The study included 3,500 Chicago-area adults who were at least 65 years old and depression-free at the outset. Participants' consumption of folate and vitamins B6 and B12 was estimated based on their responses to a detailed dietary questionnaire. They were then assessed for depression periodically over the next dozen years.

The researchers found that anywhere from 11 percent to 14 percent of participants had symptoms indicative of clinical depression at some point during the follow-up.
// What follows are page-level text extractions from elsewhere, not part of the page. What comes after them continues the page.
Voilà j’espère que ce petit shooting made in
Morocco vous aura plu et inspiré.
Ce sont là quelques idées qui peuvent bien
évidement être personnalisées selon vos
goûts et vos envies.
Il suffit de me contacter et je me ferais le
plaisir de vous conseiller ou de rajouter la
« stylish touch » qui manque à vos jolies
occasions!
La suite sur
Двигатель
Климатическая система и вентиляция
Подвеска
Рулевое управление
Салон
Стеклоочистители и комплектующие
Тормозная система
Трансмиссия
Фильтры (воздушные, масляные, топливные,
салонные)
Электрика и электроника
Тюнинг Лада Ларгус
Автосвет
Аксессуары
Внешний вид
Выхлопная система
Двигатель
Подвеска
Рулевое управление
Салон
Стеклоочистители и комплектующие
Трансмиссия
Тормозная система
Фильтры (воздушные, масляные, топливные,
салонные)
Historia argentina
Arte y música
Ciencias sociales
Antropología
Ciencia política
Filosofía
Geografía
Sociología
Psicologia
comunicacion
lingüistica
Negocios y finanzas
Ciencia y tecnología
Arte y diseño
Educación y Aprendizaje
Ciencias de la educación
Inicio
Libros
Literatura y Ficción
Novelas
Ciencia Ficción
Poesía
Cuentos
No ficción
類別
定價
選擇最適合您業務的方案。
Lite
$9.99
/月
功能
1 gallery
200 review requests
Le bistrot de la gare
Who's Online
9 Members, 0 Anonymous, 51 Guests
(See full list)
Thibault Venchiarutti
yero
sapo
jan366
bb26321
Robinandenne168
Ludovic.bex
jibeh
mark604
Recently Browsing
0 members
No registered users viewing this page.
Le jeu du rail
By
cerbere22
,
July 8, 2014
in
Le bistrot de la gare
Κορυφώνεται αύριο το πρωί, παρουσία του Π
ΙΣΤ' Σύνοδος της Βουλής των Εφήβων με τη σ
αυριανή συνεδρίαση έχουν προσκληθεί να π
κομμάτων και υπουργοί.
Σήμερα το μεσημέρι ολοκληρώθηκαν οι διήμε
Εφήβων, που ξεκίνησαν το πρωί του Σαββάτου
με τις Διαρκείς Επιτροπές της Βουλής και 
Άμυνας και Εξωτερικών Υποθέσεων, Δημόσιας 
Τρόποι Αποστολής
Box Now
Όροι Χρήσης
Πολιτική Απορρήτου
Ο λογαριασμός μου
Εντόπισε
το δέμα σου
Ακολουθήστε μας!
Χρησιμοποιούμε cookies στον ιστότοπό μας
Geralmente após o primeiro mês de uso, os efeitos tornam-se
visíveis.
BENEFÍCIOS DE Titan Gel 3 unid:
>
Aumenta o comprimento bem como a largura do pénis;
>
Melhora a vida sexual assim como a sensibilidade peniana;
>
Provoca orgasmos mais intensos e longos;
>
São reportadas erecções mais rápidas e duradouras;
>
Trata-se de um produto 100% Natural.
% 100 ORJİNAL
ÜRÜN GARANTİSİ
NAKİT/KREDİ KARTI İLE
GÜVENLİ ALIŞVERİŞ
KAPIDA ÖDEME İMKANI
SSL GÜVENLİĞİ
When they looked at the relationship between B vitamins and depression, they found that the risk generally dipped as consumption of B6 or B12 increased. The link held when Skarupski's team accounted for a number of other factors -- such as race, education and income, antidepressant use and lifestyle habits like smoking and drinking.

While the results do not prove cause-and-effect, Skarupski said they do emphasize the importance of older adults' being mindful of their diets.

Older adults should eat well-balanced diets and talk with their healthcare providers about their nutritional intake and nutrient status, she advised.

Vitamin B6 is found in a range of foods, including beans, potatoes, bananas, meat, chicken, peanut butter and certain fish, like salmon and tuna. The recommended intake for men older than 50 is 1.7 mg per day, while women are advised to get 1.5 mg; the upper limit is set at 100 mg daily, as too much B6 can cause nerve damage.

Foods naturally rich in B12 include beef, certain fish, like salmon and trout, and milk products; B12 is also added to some foods, such as fortified breakfast cereals.

The recommended dietary allowance for the vitamin in adults is 2.4 micrograms per day; there is no established upper limit for B12 because of its low potential for harmful effects. Because older adults have difficulty absorbing the B12 naturally found in food, experts generally recommend that they try to get their daily allotment through fortified food or a multivitamin.

People in the current study consumed anywhere from 0.6 mg to 200 mg of B6 each day, while B12 intakes ranged from 0.3 to 266 mcg per day.

According to Skarupski's team, it is biologically plausible that the two vitamins would affect depression risk.

Both B6 and B12 are involved in healthy nervous system function, and overt B12 deficiency causes a neurological syndrome that includes problems with thinking and memory, as well as depression symptoms.

For its part, vitamin B6 is involved in synthesizing chemical messengers in the brain, including serotonin. Serotonin dysfunction is believed to play a key role in depression.

Much remains to be learned about B vitamins and depression, however. There is little evidence, for example, that taking the vitamins can help treat depression -- though preliminary findings from one recent study suggested that folate may enhance the effects of antidepressant medication.

In this study, folate intake was not linked to depression risk, as it has been in some studies from other countries. A potential explanation, Skarupski and her colleagues speculate, is that outright folate deficiency is rare in the U.S., where grain products are routinely fortified with the vitamin.